YOUR GOAL: Reproduce the lines starting with the line containing "At how many" and continuing through the line containing "The percentile rank", both included, keeping every character unchanged.

DATA FOR PROCESSING:
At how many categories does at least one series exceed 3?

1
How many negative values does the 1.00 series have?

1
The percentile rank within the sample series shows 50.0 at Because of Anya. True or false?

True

...

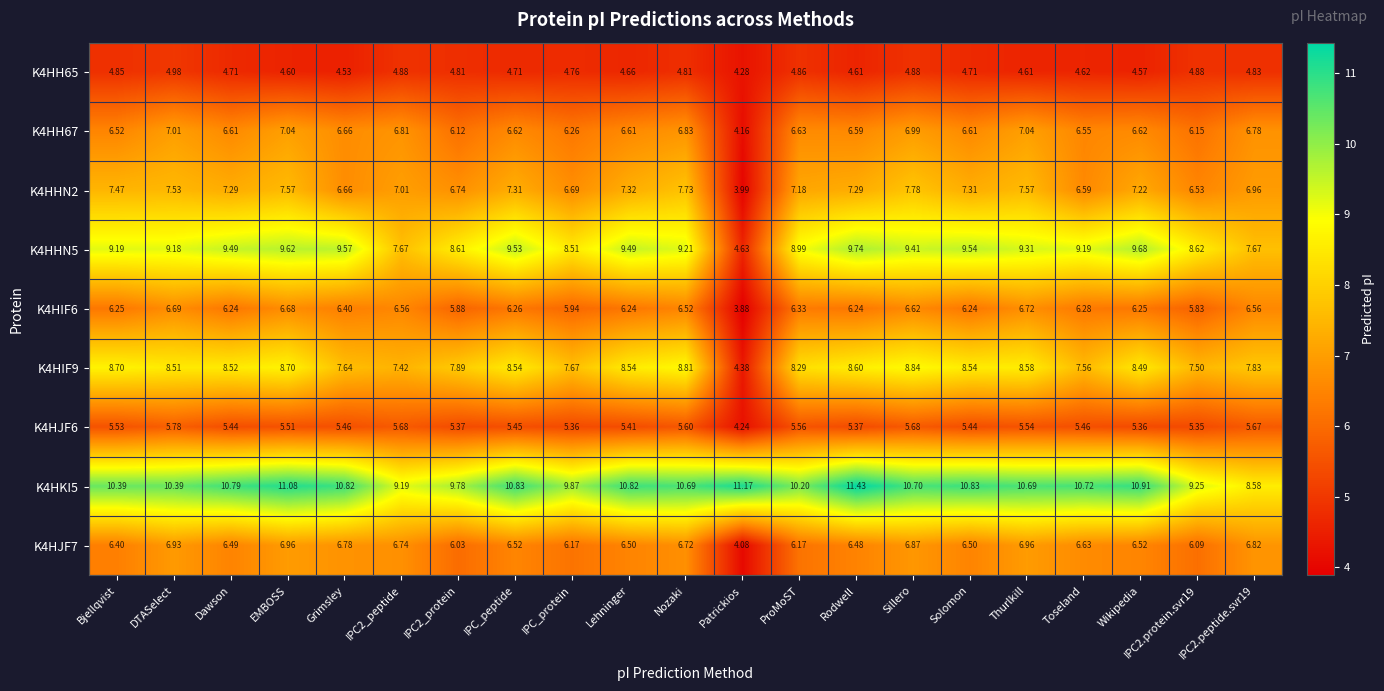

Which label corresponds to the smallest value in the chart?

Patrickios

ANSWER FOR THIS EXERCISE:
At how many categories does at least one series exceed 3?

1
How many negative values does the 1.00 series have?

1
The percentile rank within the sample series shows 50.0 at Because of Anya. True or false?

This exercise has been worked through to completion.